As a young person, you are taught to save; put those little chunks of extra money you have into your savings account. That’s supposed to be enough. No one ever pushes you to invest plus, the small profit margin in it is not always enticing but, do you know that starting your investment journey at a young age is one of the best things you can do for yourself? 

Why you might ask?

It’s simple! When saving, you are simply putting the money away maybe for emergencies and other things but when investing, you are not just putting the money aside, you are also putting the money to work for you by putting it in ventures or using it to buy things that will increase its value. 
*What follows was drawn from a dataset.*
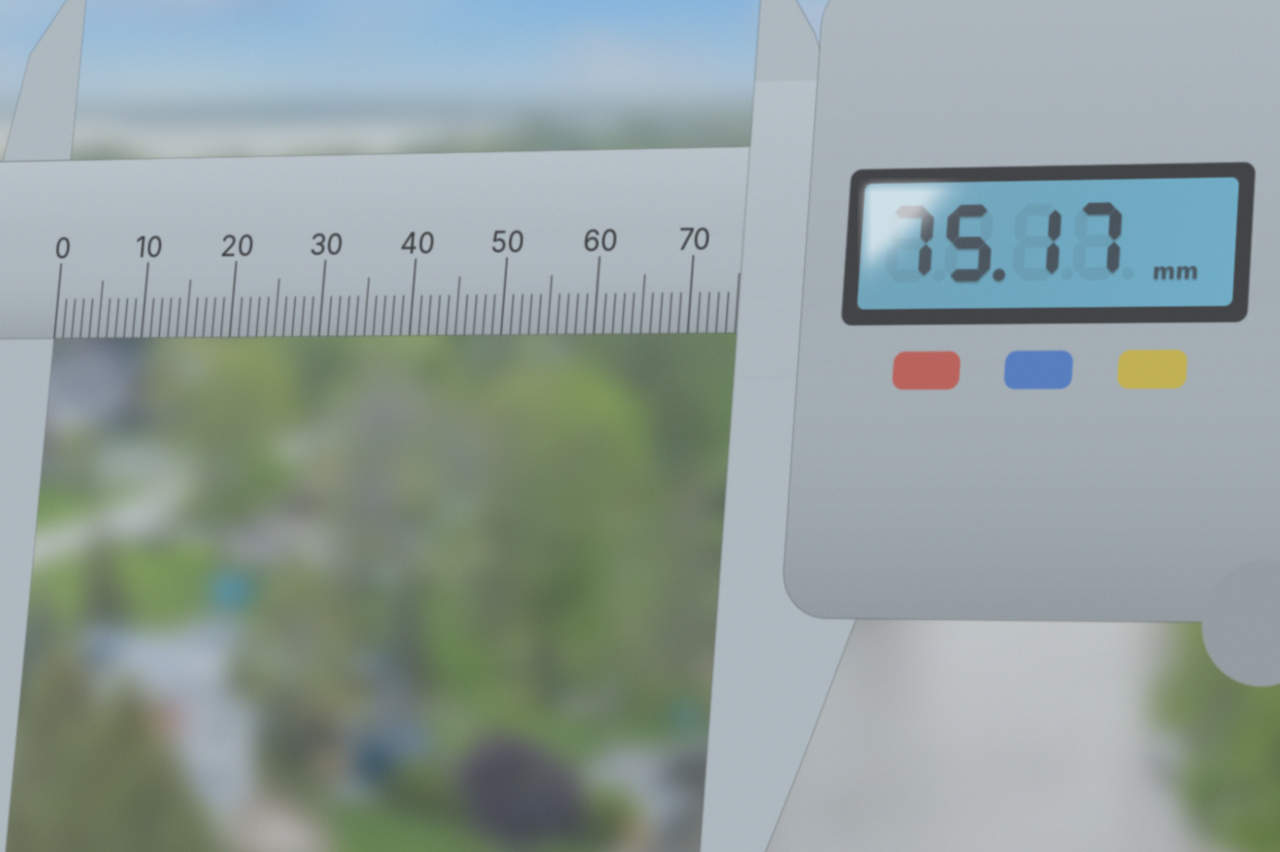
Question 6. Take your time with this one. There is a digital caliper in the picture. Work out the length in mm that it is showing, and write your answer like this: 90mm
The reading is 75.17mm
Now you may be saying ‘I’ll get to that later, I’m still in college so I don’t have to worry about that now’, well you actually do. Ever heard the phrase ‘the earlier, the better’? It’s true! 

But why? You may ask. Why start early on investments? What is the need you want to desperately meet that demands you put your money to work for you now? 

Let’s look at a few.

  1. Build Healthy Wealth: growing your money

Investing your money can allow you to grow it. Most investment vehicles, such as stocks, certificates of deposit, or bonds, offer returns on your money over the long term. This return allows your money to build, creating wealth over time.

  1. Planing for the future: Save for retirement

As a student or part of the workforce, you should be saving money for retirement. Put your retirement savings into a portfolio of investments, such as stocks, bonds, mutual funds, real estate, businesses, or precious metals. Then, at retirement age, you can live off funds earned from these investments.

In order to grow your money, you need to put it in a place where it can earn a high rate of return. The higher the rate of return, the more money you will earn. Investment vehicles tend to offer the opportunity to earn higher rates of return than savings accounts. Therefore, if you want the chance to earn a higher return on your money, you will need to explore investing your money.

Based on your personal tolerance of risk, you may want to consider being riskier at a younger age with your investments. Greater risk increases your chances of earning greater wealth. Becoming more conservative with your investments as you grow older can be wise, especially as you near retirement age.

  1. Reach financial goals faster

Investing can help you reach big financial goals. If your money is earning a higher rate of return than a savings account, you will be earning more money both over the long term and within a faster period. This return on your investments can be used toward major financial goals, such as buying a home, buying a car, starting your own business, or putting your children through college.

  1. The Adventure; Be part of a new venture

New ventures need the backing of money, and they look to investors for that backing. Some investors may like the excitement of investing in a new, cutting-edge product or service or being part of something like a business or film that introduces them to a glamorous world.